Assignment
Transcribe the data. Leave out nothing.

Dataset
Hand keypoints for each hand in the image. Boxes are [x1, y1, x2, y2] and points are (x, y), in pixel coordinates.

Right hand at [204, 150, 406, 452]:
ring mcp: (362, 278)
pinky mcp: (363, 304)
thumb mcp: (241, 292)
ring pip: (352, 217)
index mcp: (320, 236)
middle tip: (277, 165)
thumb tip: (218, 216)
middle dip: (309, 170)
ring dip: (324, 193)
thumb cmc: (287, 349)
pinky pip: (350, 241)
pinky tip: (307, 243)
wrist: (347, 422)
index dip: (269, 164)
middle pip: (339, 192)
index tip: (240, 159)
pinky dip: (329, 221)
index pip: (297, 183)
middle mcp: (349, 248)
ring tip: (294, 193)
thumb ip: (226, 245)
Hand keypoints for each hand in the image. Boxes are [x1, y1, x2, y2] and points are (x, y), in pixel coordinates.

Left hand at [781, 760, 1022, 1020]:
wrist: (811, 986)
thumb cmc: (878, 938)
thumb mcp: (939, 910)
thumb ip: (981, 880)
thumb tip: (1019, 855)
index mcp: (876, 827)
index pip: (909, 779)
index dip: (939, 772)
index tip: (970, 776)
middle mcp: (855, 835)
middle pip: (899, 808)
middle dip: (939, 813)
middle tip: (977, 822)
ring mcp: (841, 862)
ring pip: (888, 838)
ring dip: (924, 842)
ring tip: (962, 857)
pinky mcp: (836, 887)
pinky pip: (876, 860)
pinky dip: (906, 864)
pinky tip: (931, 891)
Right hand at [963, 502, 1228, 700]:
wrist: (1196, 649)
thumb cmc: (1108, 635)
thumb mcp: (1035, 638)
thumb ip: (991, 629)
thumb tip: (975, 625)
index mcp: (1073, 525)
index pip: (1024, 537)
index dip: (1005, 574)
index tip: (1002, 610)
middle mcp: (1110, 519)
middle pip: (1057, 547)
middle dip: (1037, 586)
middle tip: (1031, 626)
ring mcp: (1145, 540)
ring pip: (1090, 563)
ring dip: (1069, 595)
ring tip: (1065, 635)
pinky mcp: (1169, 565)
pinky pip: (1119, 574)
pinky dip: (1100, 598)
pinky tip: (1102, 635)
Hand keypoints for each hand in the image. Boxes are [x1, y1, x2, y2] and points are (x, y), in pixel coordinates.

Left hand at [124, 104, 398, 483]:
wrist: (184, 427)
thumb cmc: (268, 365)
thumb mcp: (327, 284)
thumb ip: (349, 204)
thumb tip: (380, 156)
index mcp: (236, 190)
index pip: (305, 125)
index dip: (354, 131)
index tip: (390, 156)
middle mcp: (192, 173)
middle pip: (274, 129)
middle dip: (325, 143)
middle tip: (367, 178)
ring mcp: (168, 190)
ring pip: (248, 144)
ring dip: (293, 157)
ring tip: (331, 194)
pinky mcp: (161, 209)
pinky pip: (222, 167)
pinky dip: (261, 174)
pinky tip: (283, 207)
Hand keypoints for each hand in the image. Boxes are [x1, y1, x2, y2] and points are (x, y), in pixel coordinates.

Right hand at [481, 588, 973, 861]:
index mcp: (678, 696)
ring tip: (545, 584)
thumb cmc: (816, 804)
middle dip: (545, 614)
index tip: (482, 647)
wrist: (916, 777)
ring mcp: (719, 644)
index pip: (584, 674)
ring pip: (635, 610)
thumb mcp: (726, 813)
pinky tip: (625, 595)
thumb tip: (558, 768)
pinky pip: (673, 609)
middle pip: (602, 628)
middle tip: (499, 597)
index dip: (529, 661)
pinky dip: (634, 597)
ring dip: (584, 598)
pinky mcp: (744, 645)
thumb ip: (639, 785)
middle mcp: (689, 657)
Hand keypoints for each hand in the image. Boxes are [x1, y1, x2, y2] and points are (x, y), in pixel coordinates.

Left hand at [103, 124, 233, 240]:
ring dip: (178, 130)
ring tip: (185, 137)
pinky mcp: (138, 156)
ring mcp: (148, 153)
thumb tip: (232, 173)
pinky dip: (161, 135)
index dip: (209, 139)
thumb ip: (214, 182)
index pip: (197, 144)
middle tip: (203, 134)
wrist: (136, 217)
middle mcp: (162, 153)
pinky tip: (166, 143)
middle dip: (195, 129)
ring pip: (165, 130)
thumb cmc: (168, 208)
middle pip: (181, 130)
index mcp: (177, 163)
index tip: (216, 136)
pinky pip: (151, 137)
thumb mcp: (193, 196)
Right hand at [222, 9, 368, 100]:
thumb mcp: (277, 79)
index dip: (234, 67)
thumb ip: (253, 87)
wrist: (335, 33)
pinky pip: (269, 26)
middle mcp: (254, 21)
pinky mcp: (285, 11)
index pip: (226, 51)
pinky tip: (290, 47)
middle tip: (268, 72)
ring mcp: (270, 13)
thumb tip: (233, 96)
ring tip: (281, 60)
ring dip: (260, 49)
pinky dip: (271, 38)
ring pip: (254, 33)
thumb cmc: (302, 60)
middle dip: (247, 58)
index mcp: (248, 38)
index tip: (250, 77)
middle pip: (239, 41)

Worked solution
Hand keypoints for each hand in the image. Boxes are [x1, y1, x2, y2] and points are (x, y), in pixel coordinates.

Right hand at [204, 150, 406, 452]:
ring mcp: (362, 278)
pinky mcp: (363, 304)
thumb mcp: (241, 292)
ring pip: (352, 217)
index mcp: (320, 236)
middle tip: (277, 165)
thumb tip: (218, 216)
middle dip: (309, 170)
ring dip: (324, 193)
thumb cmc: (287, 349)
pinky pip: (350, 241)
pinky tip: (307, 243)
wrist: (347, 422)
index dip: (269, 164)
middle pip: (339, 192)
index tip: (240, 159)
pinky dip: (329, 221)
index pip: (297, 183)
middle mcp: (349, 248)
ring tip: (294, 193)
thumb ip: (226, 245)
Hand keypoints for each hand in the image. Boxes are [x1, y1, x2, y2] and points are (x, y), in pixel coordinates.

Left hand at [781, 760, 1022, 1020]:
wrist: (811, 986)
thumb cmc: (878, 938)
thumb mcp: (939, 910)
thumb ip: (981, 880)
thumb tip: (1019, 855)
index mcp: (876, 827)
index pip: (909, 779)
index dip: (939, 772)
index tip: (970, 776)
middle mcp: (855, 835)
middle pip: (899, 808)
middle dip: (939, 813)
middle tip: (977, 822)
ring mcp: (841, 862)
ring pip: (888, 838)
ring dip: (924, 842)
ring tip: (962, 857)
pinky mcp: (836, 887)
pinky pip: (876, 860)
pinky dip: (906, 864)
pinky tip: (931, 891)
Right hand at [963, 502, 1228, 700]:
wrist: (1196, 649)
thumb cmc: (1108, 635)
thumb mcp: (1035, 638)
thumb ip: (991, 629)
thumb tip: (975, 625)
index mcp: (1073, 525)
index pip: (1024, 537)
index dip: (1005, 574)
index tip: (1002, 610)
middle mcp: (1110, 519)
middle pip: (1057, 547)
middle dip: (1037, 586)
middle tip: (1031, 626)
ring mcp: (1145, 540)
ring pip: (1090, 563)
ring dip: (1069, 595)
ring tip: (1065, 635)
pinky mcp: (1169, 565)
pinky pip: (1119, 574)
pinky dip: (1100, 598)
pinky tip: (1102, 635)
Hand keypoints for each hand in the image. Boxes are [x1, y1, x2, y2] and points are (x, y), in pixel coordinates.

Left hand at [124, 104, 398, 483]:
wrist: (184, 427)
thumb cmc: (268, 365)
thumb mcp: (327, 284)
thumb ip: (349, 204)
thumb tip: (380, 156)
index mcp: (236, 190)
index pip: (305, 125)
index dip: (354, 131)
index tip: (390, 156)
middle mcp: (192, 173)
middle pip: (274, 129)
middle dip: (325, 143)
middle tip: (367, 178)
ring mcp: (168, 190)
ring pip: (248, 144)
ring dip: (293, 157)
ring tip: (331, 194)
pinky mcp: (161, 209)
pinky pip: (222, 167)
pinky dip: (261, 174)
pinky tip: (283, 207)
Hand keypoints for each hand in the image. Boxes are [x1, y1, x2, y2] and points are (x, y), in pixel coordinates.

Right hand at [481, 588, 973, 861]:
index mcp: (678, 696)
ring tip: (545, 584)
thumb cmc: (816, 804)
middle dip: (545, 614)
index tip: (482, 647)
wrist: (916, 777)
ring mcp: (719, 644)
index pip: (584, 674)
ring pip: (635, 610)
thumb mcp: (726, 813)
pinky tip: (625, 595)
thumb tip: (558, 768)
pinky pip: (673, 609)
middle pip: (602, 628)
middle tip: (499, 597)
index dip: (529, 661)
pinky dip: (634, 597)
ring dip: (584, 598)
pinky mcp: (744, 645)
thumb ip: (639, 785)
middle mcp: (689, 657)
Hand keypoints for each hand in the image. Boxes are [x1, y1, x2, y2] and points are (x, y), in pixel coordinates.

Left hand at [103, 124, 233, 240]:
ring dip: (178, 130)
ring tip: (185, 137)
pinky mcp: (138, 156)
ring mcp: (148, 153)
thumb tip: (232, 173)
pinky dip: (161, 135)
index dip: (209, 139)
thumb ip: (214, 182)
index pip: (197, 144)
middle tip: (203, 134)
wrist: (136, 217)
middle mcp: (162, 153)
pinky tip: (166, 143)
middle dip: (195, 129)
ring pip: (165, 130)
thumb cmc: (168, 208)
middle pip: (181, 130)
index mcp: (177, 163)
index tip: (216, 136)
pinky pip: (151, 137)
thumb mcp: (193, 196)
Right hand at [222, 9, 368, 100]:
thumb mcp: (277, 79)
index dip: (234, 67)
thumb ip: (253, 87)
wrist: (335, 33)
pinky pip: (269, 26)
middle mcp: (254, 21)
pinky mcp: (285, 11)
index pip: (226, 51)
pinky tip: (290, 47)
middle tip: (268, 72)
ring mcp: (270, 13)
thumb tip: (233, 96)
ring tip: (281, 60)
ring dip: (260, 49)
pinky dip: (271, 38)
ring pip: (254, 33)
thumb cmc: (302, 60)
middle dip: (247, 58)
index mcp: (248, 38)
index tip: (250, 77)
middle pip: (239, 41)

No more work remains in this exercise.